PyeongChang, Corea del Sud, venerdì 9 febbraio. Sarà una data storica perché, oltre a rappresentare l’inizio della 23esima edizione dei Giochi Olimpici invernali, darà il via alla prima grande dimostrazione pubblica della potenza del 5G. La manifestazione sportiva infatti, sarà il primo grande banco di prova delle reti di quinta generazione, che promettono velocità di download fino a 100 volte superiori rispetto al 4G e ritardi di trasmissione nell’ordine del millisecondo.

Varie aziende stanno lavorando su servizi 5G per l’evento. Le trasmissioni dal vivo nel nuovo formato saranno gestite tramite la collaborazione del Comitato olimpico internazionale con Korea Telecom (Kt), la più grande compagnia telefonica del Paese. Ma anche i competitor Sk Telecom e Lg U+ stanno allestendo le loro demo olimpiche in 5G.

Del resto, le Olimpiadi sono storicamente il palcoscenico ideale per debutti tecnologici.
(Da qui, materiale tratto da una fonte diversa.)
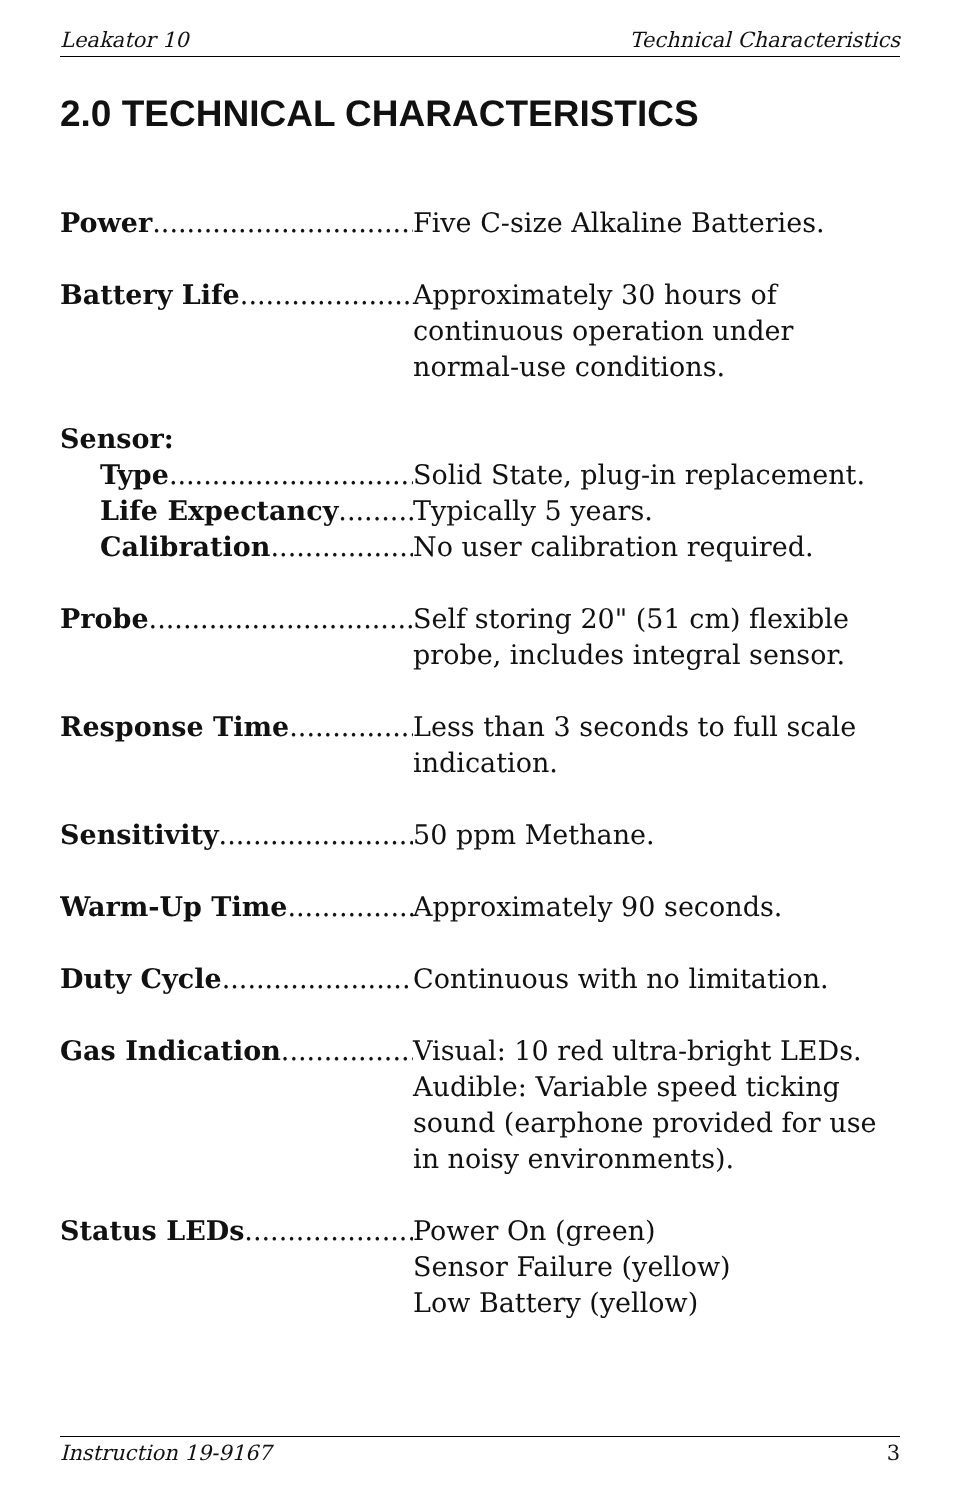Leakator 10 Technical Characteristics
2.0 TECHNICAL CHARACTERISTICS
Power Five C-size Alkaline Batteries.
Battery Life Approximately 30 hours of continuous operation under normal-use conditions.
Sensor:
Type Solid State, plug-in replacement.
Life Expectancy Typically 5 years.
Calibration No user calibration required.
Probe Self storing 20" (51 cm) flexible probe, includes integral sensor.
Response Time Less than 3 seconds to full scale indication.
Sensitivity 50 ppm Methane.
Warm-Up Time Approximately 90 seconds.
Duty Cycle Continuous with no limitation.
Gas Indication Visual: 10 red ultra-bright LEDs.
Audible: Variable speed ticking sound (earphone provided for use in noisy environments).
Status LEDs Power On (green)
Sensor Failure (yellow)
Low Battery (yellow)
Instruction 19-9167 3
Come è stato nel caso della televisione a Berlino 1936, delle trasmissioni satellitari a Tokyo nel 1964, o ancora della fibra ottica a Los Angeles 84.

Ora è la volta della fifth generation, un progetto su cui hanno lavorato, insieme alle compagnie di telecomunicazioni, diversi partner tecnologici come Intel, Samsung ed Ericsson. Inoltre, il governo sudcoreano ha siglato un accordo con l’Unione europea per un’altra prova, ribattezzata 5G Champion, che prevede una connessione a banda larga fra i gli impianti dei giochi olimpici e una base in Finlandia.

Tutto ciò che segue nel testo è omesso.